Posted: October 17th, 2013

Financial Management







Financial Management

Derivative security is a financial instrument that derives its value from another security. It is also defined as a financial instrument whose price is dependent on one or more underlying financial assets (Back, 2005). The derivative itself is usually an agreement between two parties to contract at a certain date, with a certain value. It is usually an agreement to sell or buy assets at a pre-determined fixed price before a certain date expires. The price of the derivative security will be determined by underlying assets such as stock, commodities, currency, bond interest rates and market indexes. In most cases, it is used by investors interested in hedging or offsetting the risks involved in investments (Back, 2005). Commonly traded derivatives are such as future contracts, which allow transferring of an asset in the future, at a price agreed in the current. Option is another derivative security that gives one the right to buy or sell an asset in a predetermined date at a specified price. Another derivative is the Swaps, allowing exchange of cash flows with another set of cash flows (Poitras, 2002).

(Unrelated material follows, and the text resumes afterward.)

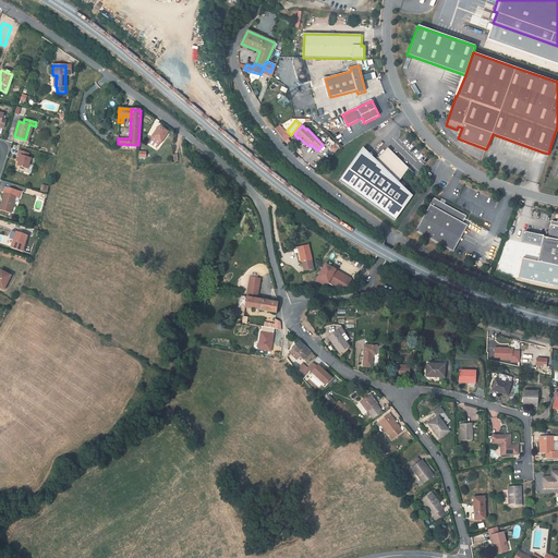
[(160,142),(161,143),(168,132),(159,126),(152,136),(153,137),(152,140),(158,145),(160,142)]
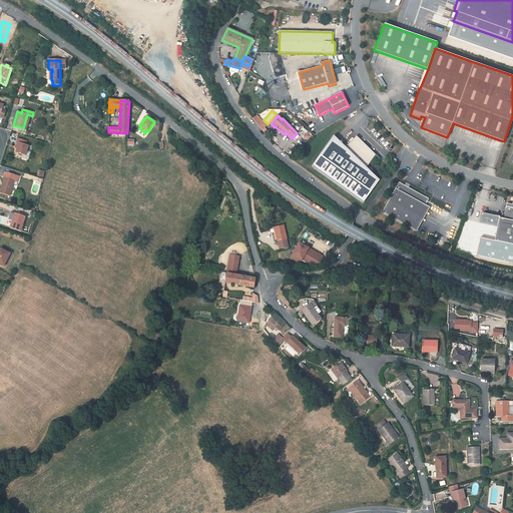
[(254,121),(263,129),(267,126),(259,117),(254,121)]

Derivative securities play very important roles to various parties as well as markets. Among the importance is allowing transfer of wealth among people without much risk associated with the dynamic market (Poitras, 2002). Another importance of derivative markets is improving efficiency in the capital markets, which are crucial for the output as well as growth of the economy. Firms require capital in order to continue with their production and maintaining of their labor forces. This capital comes from the people or investors who sell or buy securities from firms directly or through financial institutions. Therefore, when the capital markets are not efficient, they hinder efficiency of firms, thus development of the economy goes down (, 2012).



Back, K. (2005). A Course in Derivative Securities: Introduction to Theory and Computation. New York, N.Y: Springer. (2012). Chapter 9: Derivative Securities and Risk Management. Retrieved from

Poitras, G. (2002). Risk Management, Speculation, and Derivative Securities. San Diego, CA: Academic Press.